Je me réveillai en sursaut. Je dormais, assis sur une chaise de notre chambre d'auberge face à ma sœur qui était couchée dans un lit rapiécé. Elle ronflait de tout son saoul. Je soupirai. Encore un de ces rêves. Ils ne me quitteraient pas et je le savais. Alors pourquoi étais-je surpris ? Cela faisait un moment que je n'en avais pas fait. Cela faisait un moment que je ne dormais plus vraiment. Lune, elle, rêvait copieusement, c'était l'essentiel. Soudain, mon visage se crispa. L'image du Mystique me traversait l'esprit et de nouveau des sueurs perlèrent sur mes tempes. Moi-même je ne pouvais faire face à ces Mystiques Atlants. Quel avenir avions-nous réellement ? Quelle était l’origine de cette guerre ?

Je repensai à l'échange que j'avais eu quelques heures plus tôt avec le vieil homme. À la fin de son récit, le visage de l'homme s’était froncé et ses mâchoires s’étaient contractées. Il m’eut indiqué qu'il souhaitait reposer sa vieille carcasse. Et il m’avait proposé une nouvelle entrevue pour me parler de son histoire et des liens qu’il avait eus avec les miens.

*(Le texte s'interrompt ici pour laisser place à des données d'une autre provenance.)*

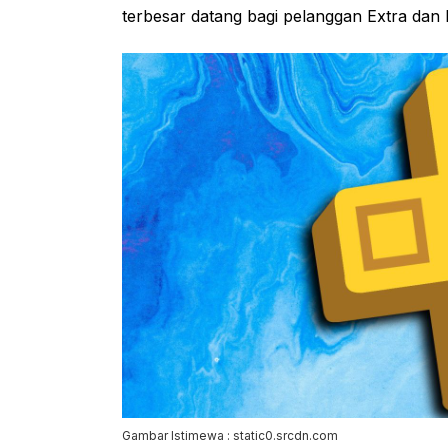
terbesar datang bagi pelanggan Extra dan
Gambar Istimewa : static0.srcdn.com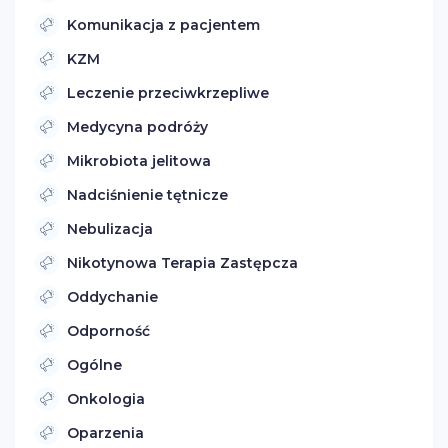
Komunikacja z pacjentem
KZM
Leczenie przeciwkrzepliwe
Medycyna podróży
Mikrobiota jelitowa
Nadciśnienie tętnicze
Nebulizacja
Nikotynowa Terapia Zastępcza
Oddychanie
Odporność
Ogólne
Onkologia
Oparzenia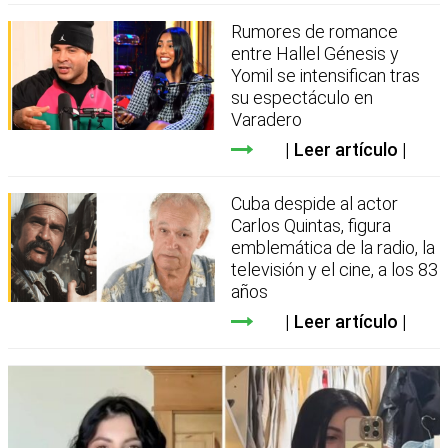
Rumores de romance
entre Hallel Génesis y
Yomil se intensifican tras
su espectáculo en
Varadero
Leer artículo
Cuba despide al actor
Carlos Quintas, figura
emblemática de la radio, la
televisión y el cine, a los 83
años
Leer artículo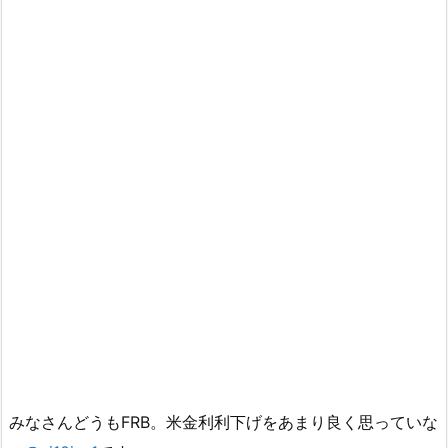
みなさんどうもFRB。米金利利下げをあまり良く思っていな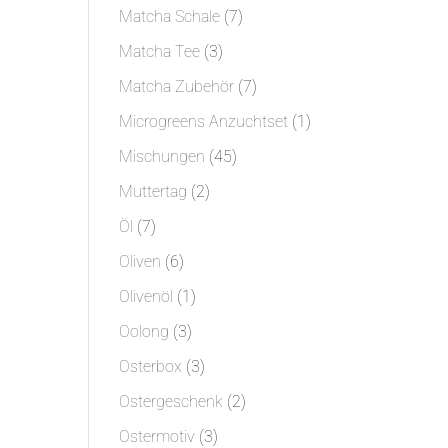
Produkt
7
Matcha Schale
7
Produkte
3
Matcha Tee
3
Produkte
7
Matcha Zubehör
7
Produkte
1
Microgreens Anzuchtset
1
Produkt
45
Mischungen
45
Produkte
2
Muttertag
2
Produkte
7
Öl
7
Produkte
6
Oliven
6
Produkte
1
Olivenöl
1
Produkt
3
Oolong
3
Produkte
3
Osterbox
3
Produkte
2
Ostergeschenk
2
Produkte
3
Ostermotiv
3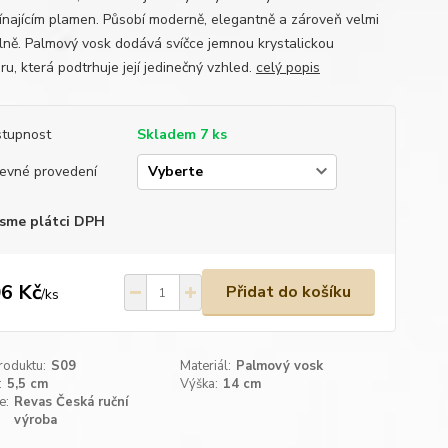
ínajícím plamen. Působí moderně, elegantně a zároveň velmi
álně. Palmový vosk dodává svíčce jemnou krystalickou
ru, která podtrhuje její jedinečný vzhled.
celý popis
tupnost
Skladem 7 ks
evné provedení
sme plátci DPH
6 Kč
Přidat do košíku
/
ks
roduktu:
S09
Materiál:
Palmový vosk
:
5,5 cm
Výška:
14 cm
e:
Revas Česká ruční
výroba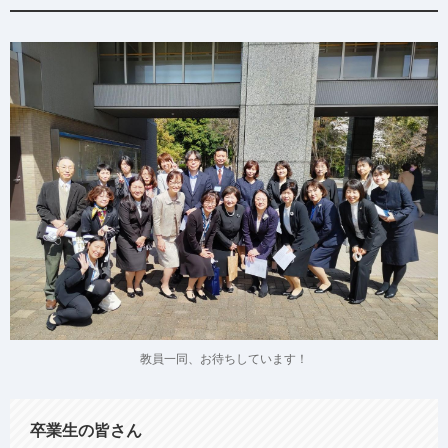
教員一同、お待ちしています！
卒業生の皆さん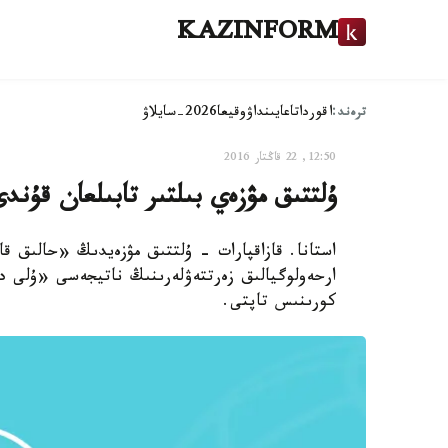
KAZINFORM
ترەند:
اقوردا
تاعايىنداۋ
وقيعا
2026-سايلاۋ
12:50, 22 قاڭتار 2016
ۇلتتىق مۋزەي بىلتىر تابىلعان قۇن
استانا. قازاقپارات - ۇلتتىق مۋزەيدىڭ «حالىق ق
ارحەولوگيالىق زەرتتەۋلەرىنىڭ ناتيجەسى «ۇلى دا
كورىنىس تاپتى.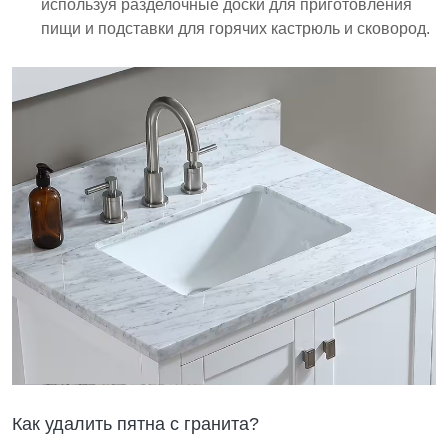
используя разделочные доски для приготовления
пищи и подставки для горячих кастрюль и сковород.
Как удалить пятна с гранита?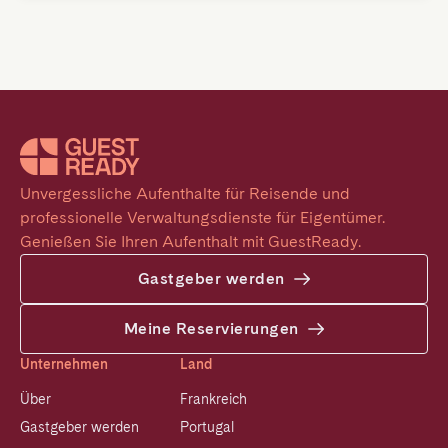
Unvergessliche Aufenthalte für Reisende und 
professionelle Verwaltungsdienste für Eigentümer. 
Genießen Sie Ihren Aufenthalt mit GuestReady.
Gastgeber werden
Meine Reservierungen
Unternehmen
Land
Über
Frankreich
Gastgeber werden
Portugal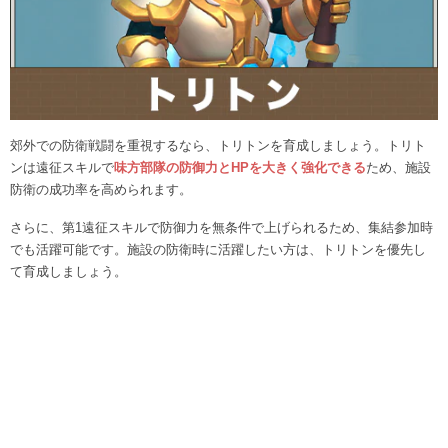
郊外での防衛戦闘を重視するなら、トリトンを育成しましょう。トリト
ンは遠征スキルで
味方部隊の防御力とHPを大きく強化できる
ため、施設
防衛の成功率を高められます。
さらに、第1遠征スキルで防御力を無条件で上げられるため、集結参加時
でも活躍可能です。施設の防衛時に活躍したい方は、トリトンを優先し
て育成しましょう。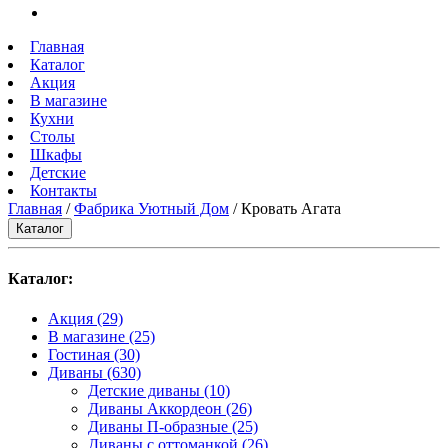
Главная
Каталог
Акция
В магазине
Кухни
Столы
Шкафы
Детские
Контакты
Главная
/
Фабрика Уютный Дом
/ Кровать Агата
Каталог
Каталог:
Акция
(29)
В магазине
(25)
Гостиная
(30)
Диваны
(630)
Детские диваны
(10)
Диваны Аккордеон
(26)
Диваны П-образные
(25)
Диваны с оттоманкой
(26)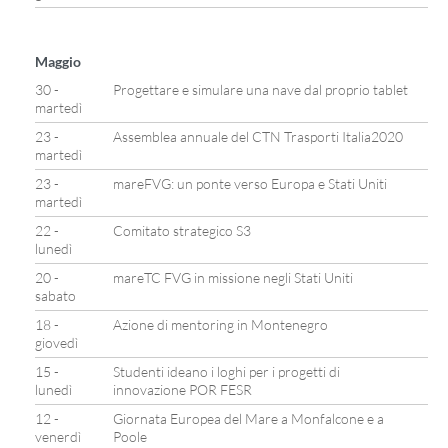
Maggio
30 -
Progettare e simulare una nave dal proprio tablet
martedì
23 -
Assemblea annuale del CTN Trasporti Italia2020
martedì
23 -
mareFVG: un ponte verso Europa e Stati Uniti
martedì
22 -
Comitato strategico S3
lunedì
20 -
mareTC FVG in missione negli Stati Uniti
sabato
18 -
Azione di mentoring in Montenegro
giovedì
15 -
Studenti ideano i loghi per i progetti di
lunedì
innovazione POR FESR
12 -
Giornata Europea del Mare a Monfalcone e a
venerdì
Poole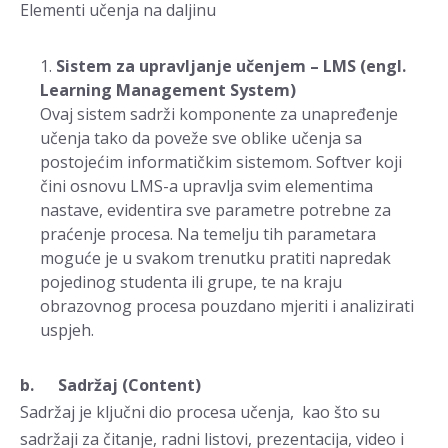
Elementi učenja na daljinu
Sistem za upravljanje učenjem – LMS (engl.
Learning Management System)
Ovaj sistem sadrži komponente za unapređenje
učenja tako da poveže sve oblike učenja sa
postojećim informatičkim sistemom. Softver koji
čini osnovu LMS-a upravlja svim elementima
nastave, evidentira sve parametre potrebne za
praćenje procesa. Na temelju tih parametara
moguće je u svakom trenutku pratiti napredak
pojedinog studenta ili grupe, te na kraju
obrazovnog procesa pouzdano mjeriti i analizirati
uspjeh.
b. Sadržaj (Content)
Sadržaj je ključni dio procesa učenja, kao što su
sadržaji za čitanje, radni listovi, prezentacija, video i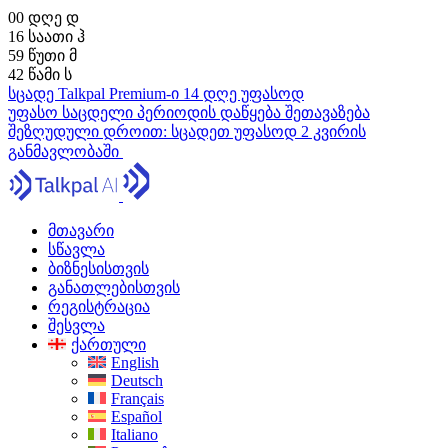
00
დღე
დ
16
საათი
ჰ
59
წუთი
მ
41
წამი
ს
სცადე Talkpal Premium-ი 14 დღე უფასოდ
უფასო საცდელი პერიოდის დაწყება
შეთავაზება
შეზღუდული დროით:
სცადეთ უფასოდ 2 კვირის
განმავლობაში
მთავარი
სწავლა
ბიზნესისთვის
განათლებისთვის
რეგისტრაცია
შესვლა
ქართული
English
Deutsch
Français
Español
Italiano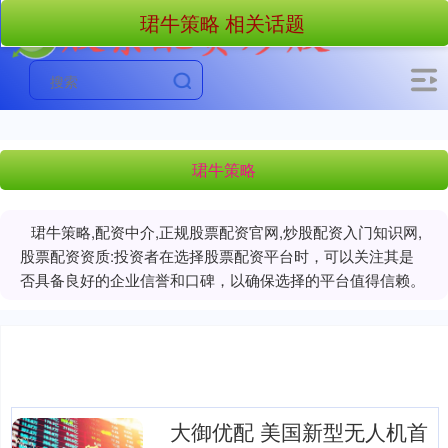
珺牛策略 相关话题
珺牛策略
珺牛策略,配资中介,正规股票配资官网,炒股配资入门知识网,
股票配资资质:投资者在选择股票配资平台时，可以关注其是
否具备良好的企业信誉和口碑，以确保选择的平台值得信赖。
大御优配 美国新型无人机首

Ma conscience revint dans notre chambre d'auberge. Assis à veiller sur ma sœur et à rêvasser j’étais assailli d'incompréhension. Quelle était notre prochaine étape ? Comment trouver des réponses ? Je comprenais les différends qu’avaient eus les Atlants et les Hommes, mais était-ce la seule raison de cette extermination ? Et pourquoi avoir aussi ciblé les Oraï ? Nous qui avions toujours partagé des dogmes similaires aux Atlants, pourquoi donc avait été anéanti notre culture et l'équilibre spirituel qu’on nous avait toujours inculqué. Était-ce nous qui étions dans l'erreur ?

Lune émit un gémissement comme pour répondre par la négative. Non, c’étaient bien les Atlants les responsables, je ne pouvais me détourner de ma voie. Cette pauvre ville en était le reflet. Je n’avais pas une once d’émotion pour ces pauvres hommes qui furent tout autant responsables d’horreurs infernales par le passé. Ma quête ne concernait que nous. J'écouterais ce que ce vieux aura d'autre à m'apprendre ce soir. Nous retarderons notre périple un temps, Lune ne s'y opposerait pour rien au monde. Cette folle était tout ce qu'il me restait.